Give the listing below again exactly, but without any of its pictures.

——

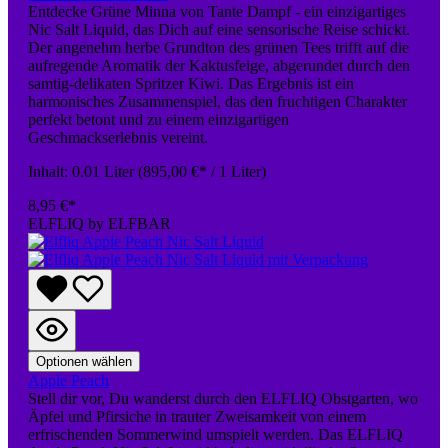
Entdecke Grüne Minna von Tante Dampf - ein einzigartiges
Nic Salt Liquid, das Dich auf eine sensorische Reise schickt.
Der angenehm herbe Grundton des grünen Tees trifft auf die
aufregende Aromatik der Kaktusfeige, abgerundet durch den
samtig-delikaten Spritzer Kiwi. Das Ergebnis ist ein
harmonisches Zusammenspiel, das den fruchtigen Charakter
perfekt betont und zu einem einzigartigen
Geschmackserlebnis vereint.
Inhalt:
0.01 Liter
(895,00 €* / 1 Liter)
8,95 €*
ELFLIQ by ELFBAR
Optionen wählen
Apple Peach
Stell dir vor, Du wanderst durch den ELFLIQ Obstgarten, wo
Äpfel und Pfirsiche in trauter Zweisamkeit von einem
erfrischenden Sommerwind umspielt werden. Das ELFLIQ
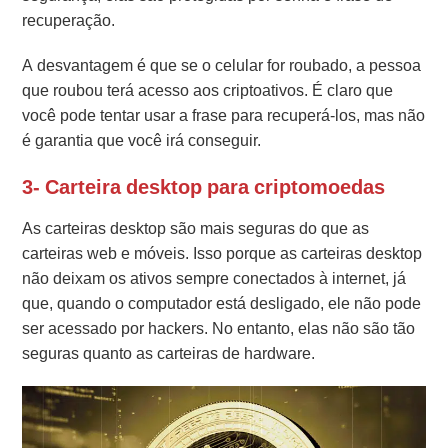
recuperação.
A desvantagem é que se o celular for roubado, a pessoa
que roubou terá acesso aos criptoativos. É claro que
você pode tentar usar a frase para recuperá-los, mas não
é garantia que você irá conseguir.
3- Carteira desktop para criptomoedas
As carteiras desktop são mais seguras do que as
carteiras web e móveis. Isso porque as carteiras desktop
não deixam os ativos sempre conectados à internet, já
que, quando o computador está desligado, ele não pode
ser acessado por hackers. No entanto, elas não são tão
seguras quanto as carteiras de hardware.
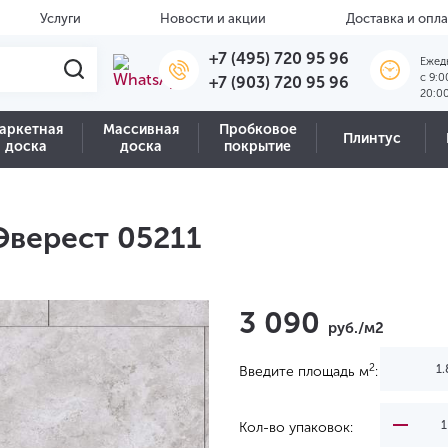
Услуги
Новости и акции
Доставка и опла
+7 (495) 720 95 96
Ежед
c 9:0
+7 (903) 720 95 96
20:0
аркетная
Массивная
Пробковое
Плинтус
доска
доска
покрытие
Эверест 05211
3 090
руб./м2
2
Введите площадь м
:
Кол-во упаковок:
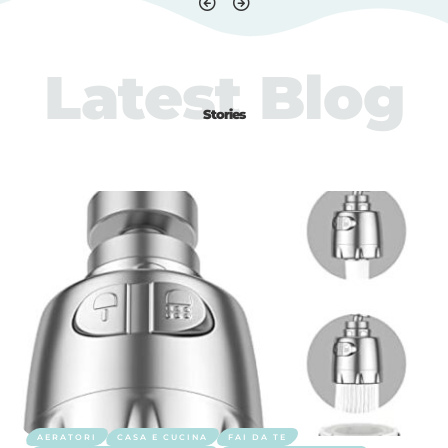
Latest Blog
Stories
AERATORI
CASA E CUCINA
FAI DA TE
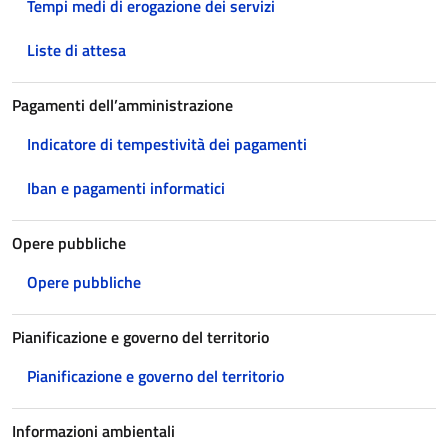
Tempi medi di erogazione dei servizi
Liste di attesa
Pagamenti dell’amministrazione
Indicatore di tempestività dei pagamenti
Iban e pagamenti informatici
Opere pubbliche
Opere pubbliche
Pianificazione e governo del territorio
Pianificazione e governo del territorio
Informazioni ambientali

——

▶ **EXERCISE SOLUTION**:
Entdecke Grüne Minna von Tante Dampf - ein einzigartiges
Nic Salt Liquid, das Dich auf eine sensorische Reise schickt.
Der angenehm herbe Grundton des grünen Tees trifft auf die
aufregende Aromatik der Kaktusfeige, abgerundet durch den
samtig-delikaten Spritzer Kiwi. Das Ergebnis ist ein
harmonisches Zusammenspiel, das den fruchtigen Charakter
perfekt betont und zu einem einzigartigen
Geschmackserlebnis vereint.
Inhalt:
0.01 Liter
(895,00 €* / 1 Liter)
8,95 €*
ELFLIQ by ELFBAR
Optionen wählen
Apple Peach
Stell dir vor, Du wanderst durch den ELFLIQ Obstgarten, wo
Äpfel und Pfirsiche in trauter Zweisamkeit von einem
erfrischenden Sommerwind umspielt werden. Das ELFLIQ
recuperação.
A desvantagem é que se o celular for roubado, a pessoa
que roubou terá acesso aos criptoativos. É claro que
você pode tentar usar a frase para recuperá-los, mas não
é garantia que você irá conseguir.
3- Carteira desktop para criptomoedas
As carteiras desktop são mais seguras do que as
carteiras web e móveis. Isso porque as carteiras desktop
não deixam os ativos sempre conectados à internet, já
que, quando o computador está desligado, ele não pode
ser acessado por hackers. No entanto, elas não são tão
seguras quanto as carteiras de hardware.
Услуги
Новости и акции
Доставка и опла
+7 (495) 720 95 96
Ежед
c 9:0
+7 (903) 720 95 96
20:0
аркетная
Массивная
Пробковое
Плинтус
доска
доска
покрытие
Эверест 05211
3 090
руб./м2
2
Введите площадь м
:
Кол-во упаковок:
Latest Blog
Stories
AERATORI
CASA E CUCINA
FAI DA TE
Tempi medi di erogazione dei servizi
Liste di attesa
Pagamenti dell’amministrazione
Indicatore di tempestività dei pagamenti
Iban e pagamenti informatici
Opere pubbliche
Opere pubbliche
Pianificazione e governo del territorio
Pianificazione e governo del territorio
Informazioni ambientali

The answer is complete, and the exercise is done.